[[ SOURCE MATERIAL open ]]

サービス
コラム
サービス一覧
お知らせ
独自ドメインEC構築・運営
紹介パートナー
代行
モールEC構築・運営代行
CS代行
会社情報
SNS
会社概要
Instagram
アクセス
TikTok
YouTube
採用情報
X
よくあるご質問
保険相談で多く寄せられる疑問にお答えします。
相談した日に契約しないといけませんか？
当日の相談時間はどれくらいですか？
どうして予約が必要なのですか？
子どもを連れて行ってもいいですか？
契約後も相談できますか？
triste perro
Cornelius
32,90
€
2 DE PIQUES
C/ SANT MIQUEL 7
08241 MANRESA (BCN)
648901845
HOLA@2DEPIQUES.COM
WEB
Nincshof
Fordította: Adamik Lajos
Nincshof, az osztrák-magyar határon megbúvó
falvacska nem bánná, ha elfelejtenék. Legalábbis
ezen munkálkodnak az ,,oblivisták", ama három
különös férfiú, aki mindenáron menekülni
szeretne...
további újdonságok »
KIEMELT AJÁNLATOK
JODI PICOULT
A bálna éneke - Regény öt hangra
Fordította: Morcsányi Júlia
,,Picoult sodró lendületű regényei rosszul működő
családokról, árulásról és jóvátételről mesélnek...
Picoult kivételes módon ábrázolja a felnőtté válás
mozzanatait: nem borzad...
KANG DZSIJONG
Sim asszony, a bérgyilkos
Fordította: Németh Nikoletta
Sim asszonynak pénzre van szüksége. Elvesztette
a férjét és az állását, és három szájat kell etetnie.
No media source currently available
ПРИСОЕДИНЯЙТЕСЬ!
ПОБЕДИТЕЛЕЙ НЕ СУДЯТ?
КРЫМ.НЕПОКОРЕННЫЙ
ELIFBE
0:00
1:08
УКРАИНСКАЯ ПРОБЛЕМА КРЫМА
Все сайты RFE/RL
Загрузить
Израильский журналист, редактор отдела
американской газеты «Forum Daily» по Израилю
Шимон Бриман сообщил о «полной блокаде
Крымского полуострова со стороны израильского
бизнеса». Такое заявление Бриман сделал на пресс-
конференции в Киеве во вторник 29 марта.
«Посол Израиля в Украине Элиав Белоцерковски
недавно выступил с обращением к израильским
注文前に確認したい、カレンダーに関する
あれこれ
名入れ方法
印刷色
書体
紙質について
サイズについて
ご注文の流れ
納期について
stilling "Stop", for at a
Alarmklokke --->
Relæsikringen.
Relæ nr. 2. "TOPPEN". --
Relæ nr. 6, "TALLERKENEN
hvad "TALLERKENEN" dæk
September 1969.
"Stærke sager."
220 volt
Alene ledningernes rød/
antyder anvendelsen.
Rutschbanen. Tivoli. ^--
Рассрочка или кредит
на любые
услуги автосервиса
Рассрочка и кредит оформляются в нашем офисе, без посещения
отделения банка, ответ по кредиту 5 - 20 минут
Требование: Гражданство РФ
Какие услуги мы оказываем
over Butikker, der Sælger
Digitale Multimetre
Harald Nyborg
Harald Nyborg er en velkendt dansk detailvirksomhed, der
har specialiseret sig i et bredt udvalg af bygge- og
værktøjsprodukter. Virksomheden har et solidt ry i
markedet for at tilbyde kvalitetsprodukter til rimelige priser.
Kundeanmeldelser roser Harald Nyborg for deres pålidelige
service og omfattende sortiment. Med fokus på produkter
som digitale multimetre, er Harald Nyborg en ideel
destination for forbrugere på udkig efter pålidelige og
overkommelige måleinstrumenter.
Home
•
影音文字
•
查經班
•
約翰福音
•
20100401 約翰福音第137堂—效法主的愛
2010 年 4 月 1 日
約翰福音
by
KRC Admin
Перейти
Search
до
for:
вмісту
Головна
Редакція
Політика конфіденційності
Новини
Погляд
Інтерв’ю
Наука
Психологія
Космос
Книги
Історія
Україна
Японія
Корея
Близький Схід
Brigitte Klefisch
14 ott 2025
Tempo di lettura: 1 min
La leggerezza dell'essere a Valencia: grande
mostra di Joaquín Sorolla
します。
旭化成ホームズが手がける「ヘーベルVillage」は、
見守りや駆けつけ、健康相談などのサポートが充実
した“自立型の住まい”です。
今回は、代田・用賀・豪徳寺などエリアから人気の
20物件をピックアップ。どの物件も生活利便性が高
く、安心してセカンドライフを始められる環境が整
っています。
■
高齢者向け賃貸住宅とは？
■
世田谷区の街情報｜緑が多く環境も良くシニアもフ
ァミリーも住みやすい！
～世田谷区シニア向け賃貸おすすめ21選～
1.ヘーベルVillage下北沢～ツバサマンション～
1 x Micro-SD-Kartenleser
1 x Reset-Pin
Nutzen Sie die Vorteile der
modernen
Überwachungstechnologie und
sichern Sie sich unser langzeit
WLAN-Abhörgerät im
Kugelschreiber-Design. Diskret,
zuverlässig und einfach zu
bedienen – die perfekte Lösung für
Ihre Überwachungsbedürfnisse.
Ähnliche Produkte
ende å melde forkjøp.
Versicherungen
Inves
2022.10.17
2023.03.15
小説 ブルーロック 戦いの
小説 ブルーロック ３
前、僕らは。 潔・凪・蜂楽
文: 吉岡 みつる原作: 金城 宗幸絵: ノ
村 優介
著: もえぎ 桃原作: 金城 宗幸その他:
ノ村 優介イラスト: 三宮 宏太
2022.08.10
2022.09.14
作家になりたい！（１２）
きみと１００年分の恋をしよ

[[ SOURCE MATERIAL closed ]]

WORK REQUIRED:
Across the whole listing, how many lines contain the string "услуги"? Give the number and no more.

ANSWER SPACE:
2